10% sourdough/old dough
Ingredients measured
500g flour (see 1st recipe)
300 warm water
0g – 7g salt (see 1st recipe)
50g old dough from a sourdough or yeasted loaf
Instructions
- Put the warm water into a bowl. Break the old dough into pieces, add to the water, and then whisk to mix as best you can.
- Add half the flour, mix well, springle the remaining half on top, and let rise for 9 to 10 hours.
- When the dough is risen, then work with a brake, knead by hand, or work in an electric mixer with a dough hook.
- Remove 50 g of dough and set aside for your next baking. Keep in a refrigerator wrapped in plastic so it does not dry out.
- Form into loaves no bigger than 1 pound (450g) or rolls.
- Preheat oven to 190° C / 375° F at the same time you let the formed loaves proof before baking. Bake 45 minutes for loaves, 35 minutes for rolls.
Manuscript recipe (13)
Symnells (Simnels) and Cracknels.
Manuscript recipe (13)
Make less dough than you usually do for manchet, and modify your manchet recipe by making a softer dough, mix ingredients letting them rise for an hour before your work it, and in working it, make it weak, and soft, like baby food, [so adjust water as necessary], and it will rise quickly, then work the dough with a brake keeping it moving quickly over the dough “so that it catches no cold,” [the dough is sticky so you have to move quickly] or use the stretch and fold technique, and mold your symnells and cracknells, and drop them into boiling water, and as soon as they rise, take them out with a skimmer and transfer to a bowl of cold water to stiffen up the dough, as soon as they sink to the bottom, take them out, dry the water with a clean cloth and brush with a feather dipped in saffron water, then bake.
Symnells and Cracknels
100% flour (see flour for first recipe)
75% water
1% yeast (see yeast for first recipe)
1.5 % salt (see salt for first recipe)
Ingredients
Saffron 15-20 threads) of crushed saffron threads in 120 g/ ½ cup water and boil, set aside
455g pastry flour (not cake, all-purpose is fine) (see flour, adove_
340g warm water
4.5 g/ 1 tsp instant yeast OR 30 g/ 2 Tbs barm (see yeast above)

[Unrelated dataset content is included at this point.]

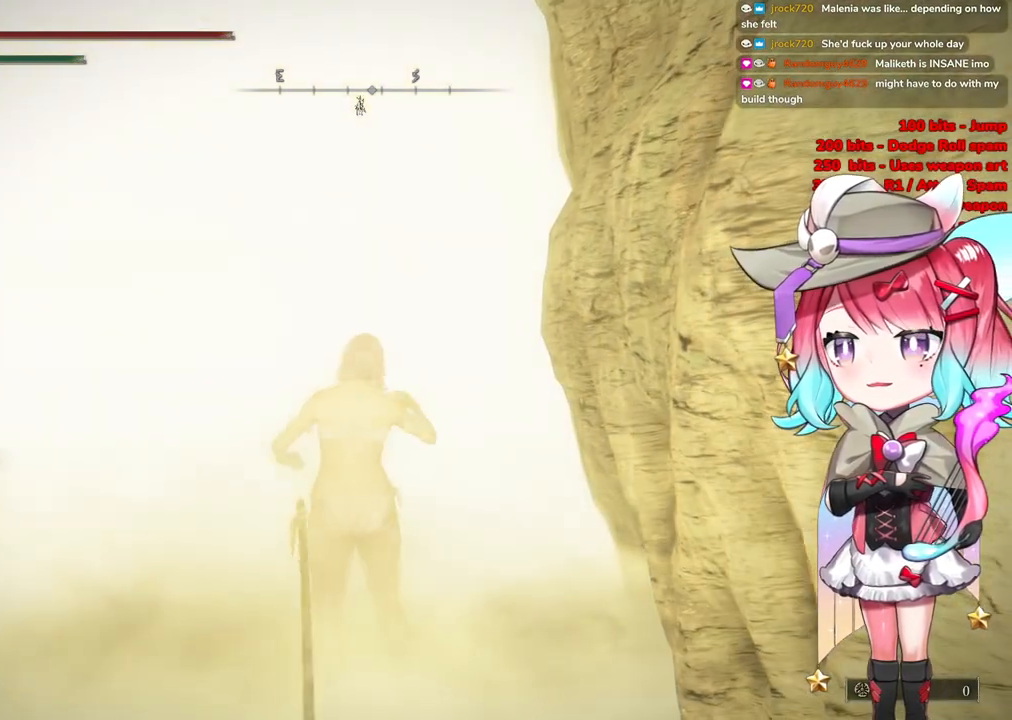
{"buttons": [], "left_stick": "up", "right_stick": "center", "events": []}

6g/ 1 ½ tsp salt (see salt above)
- Mix ingredients, cover, let rest in a warm place for one one.
- When the dough has 15 more minutes left to rise, start boiling a pot with 3 quarts of water & at the same time, prepare another container with 2 quarts of cold water.
- After the hour, when the dough has risen, degass and then either brake dough with a rolling pin for 4 minutes, stretch and fold for 4 minutes, or work with an electric mixer with a dough hook. The dough will develop quickly.

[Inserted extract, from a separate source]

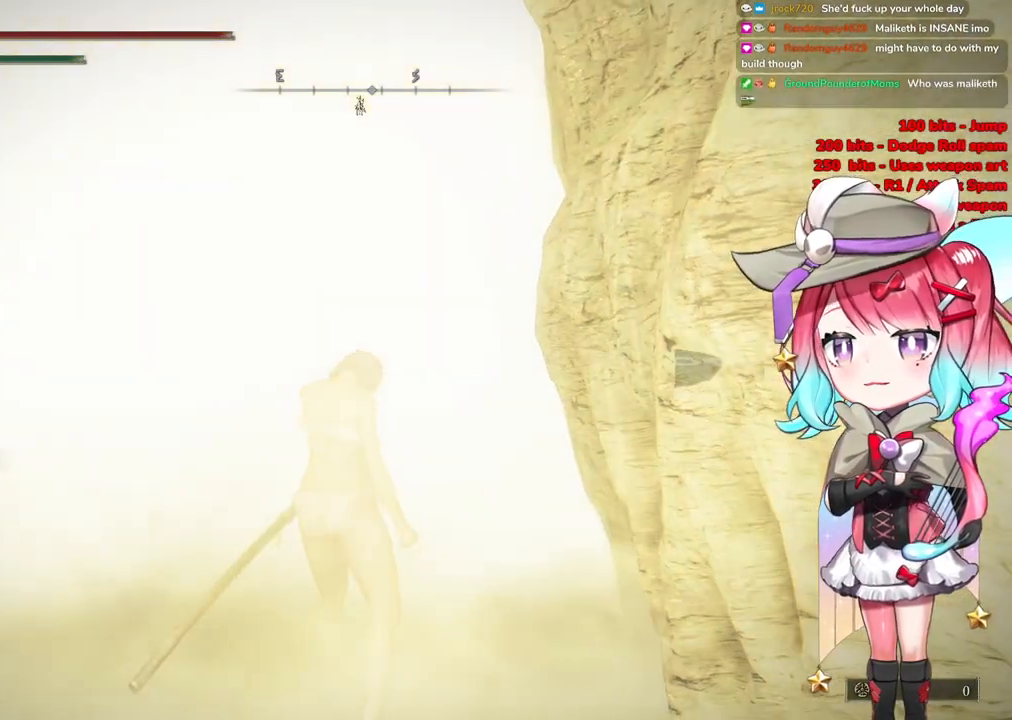
{"buttons": [], "left_stick": "up", "right_stick": "center", "events": []}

- You will need to add small amounts of flour to dust the wet dough as you form the simnels and cracknels.
- Divide dough into 10 pieces of 72 g / 2.5 oz each. Make some into simnels and some into cracknels.
- Cracknels: Roll into a rope and form into a circle
- Simnels: Shape into a ball, press to flatten into a cake.
- Note: Moistening your hands makes picking up the dough easier.
- Preheat oven to 190°C / 375 ℉ so it is heating while the breads are boiled.
- For both simnels and cracknels, after they have rested for five minutes, begin placing a few at a time into boiling water. [Do not do too many at once!] The dough will first will sink. Release them from the bottom of the pan if they stick. Remove with a skimmer when they float to the surface and place in the cold water. Remove from the cold water. Remove from the cold water when they sink. Place simnels and cracknels on a clean towel to drain and pat dry.
Symnells should be brushed with the saffron water then placed in the oven and baked 30 minutes.
Cracknels can go immediately into the oven and bake for 40 minutes.